AC: Ti racconto una storia divertente. Il tipo che – la persona che ha finito per essere il mio capo – ricordi che ho detto che questo era dopo pranzo? Sai … non si stava appisolando, ma sai com’è dopo l’ora di pranzo? Si diventa un po’ assonnati. E poi è arrivato il gol, e, whoa! Questo lo ha svegliato di sicuro. Ma non ci ho pensato niente, davvero – perché, sai, questo è il modo in cui ho sentito chiamate di gol tutta la mia vita in Argentina.
KG: Così hai chiamato ogni partita della Coppa del mondo 1990, ma è stato davvero nel 1994 quando il torneo si è tenuto negli Stati Uniti che hai davvero sfondato con un pubblico di lingua inglese. Eri su Letterman.
L’anno successivo, eri in una pubblicità della Pepsi.
C’era una parte di te che si preoccupava che stavi diventando famoso solo per una cosa?

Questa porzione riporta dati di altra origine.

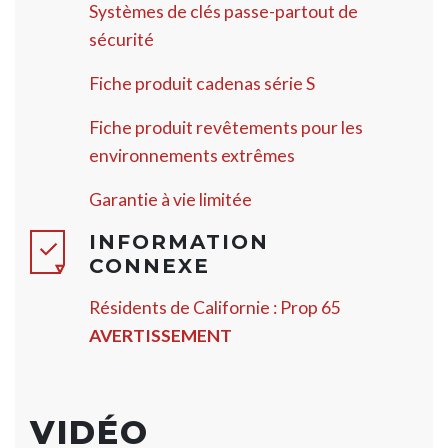
Systèmes de clés passe-partout de
sécurité
Fiche produit cadenas série S
Fiche produit revêtements pour les
environnements extrêmes
Garantie à vie limitée
INFORMATION
CONNEXE
Résidents de Californie : Prop 65
AVERTISSEMENT
VIDÉO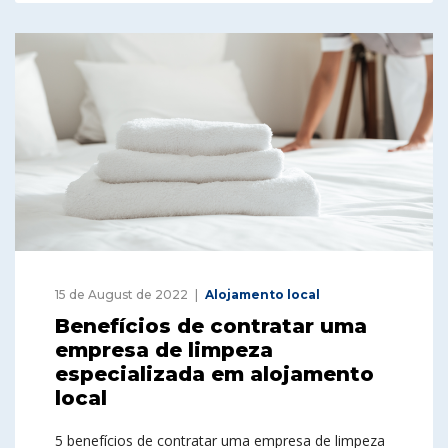
15 de August de 2022
Alojamento local
Benefícios de contratar uma
empresa de limpeza
especializada em alojamento
local
5 benefícios de contratar uma empresa de limpeza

AC: Sì. L’altro giorno ho trovato dei vecchi DVD. E ho trovato una storia della ABC News sulla Coppa del Mondo del 1994, che risponde più o meno alla tua domanda. Perché ho avuto molta notorietà, ovviamente, per la chiamata del gol stesso. Ma in questo pezzo di due minuti e mezzo per il telegiornale della sera fatto da Armen Keteyian, credo, è venuto a Miami. Ha parlato del mio stile, della mia passione per il gioco e del mio modo di chiamare. E ha fatto diversi filmati, non solo la chiamata del gol.
Ricordo vividamente che è stato molto bello che qualcuno abbia riconosciuto … non era solo, sapete, la chiamata del gol. La chiamata del gol non era un espediente. Era qualcosa che sento e qualcosa che viene fuori naturalmente. E che al di là della chiamata del gol, c’è un sacco di preparazione per avere il pubblico impegnato, divertito e appassionato dal primo all’ultimo fischio.
KG: Assolutamente. Allora, sei davvero quasi svenuto mentre chiamavi il gol all’ultimo minuto di Landon Donovan contro l’Algeria ai Mondiali 2010?
AC: Sì. Sì, l’ho fatto. L’ho fatto. Prima di tutto, lasciatemi dare al pubblico un po’ di contesto. Gli Stati Uniti sono stati eliminati al primo turno. Era 0-0, 92° minuto. Faceva un freddo cane a Pretoria quella notte. Quella Coppa del Mondo in Sudafrica è stata giocata in inverno. Di solito i Mondiali si giocano in estate. Se la partita fosse stata in estate, probabilmente sarei svenuto. Penso che il freddo mi abbia fatto andare avanti.
Ho dato il massimo. La telecronaca radiofonica è totalmente diversa – o almeno il modo in cui chiamo le partite alla radio – è totalmente diverso dalla TV. Vado a – sapete, guido a 140 miglia all’ora in radio, e rispetto il limite di velocità in TV a 65 perché l’immagine racconta la storia. Quindi ero completamente fuori. Ero a secco, senza benzina, senza energia. E poi è successo il contrattacco di Landon Donovan.
Ho continuato ad andare e andare e andare. Avevo la voce rauca. Quella è stata davvero, davvero la chiamata più difficile probabilmente della mia vita a causa di ciò che il gol ha significato, nel momento in cui è successo, quanto forte l’ho urlato. Se ascoltate attentamente alla fine della chiamata, dopo aver spiegato che il gol è stato segnato dal più grande giocatore della storia degli Stati Uniti, ho iniziato a perdere la testa. E inciampo. Dico: “Uh, uh, uh”. Ero esausto.
KG: Hai da poco finito di chiamare la tua settima stagione di Premier League per Telemundo. So che nessuno di noi avrebbe potuto prevedere che il 2020 sarebbe stato tutto ciò che il 2020 è, ma com’è stato chiamare le partite di calcio durante una pandemia?
AC: Dobbiamo davvero stare attenti ed essere sensibili a ciò che stiamo dicendo quando chiamiamo le partite ora che il calcio è tornato. Non è lo stesso gioco che vedevamo prima della pandemia. La passione dei tifosi fa un sacco di differenza. Mi è piaciuto – sapete cosa mi piace? Voglio dire, al di fuori del male, amo ascoltare ciò che viene detto in campo dai giocatori e dagli allenatori. È qualcosa che non si sente mai, mai, mai a causa del boato della folla.
Andres Cantor festeggia il suo 20° anno con Telemundo.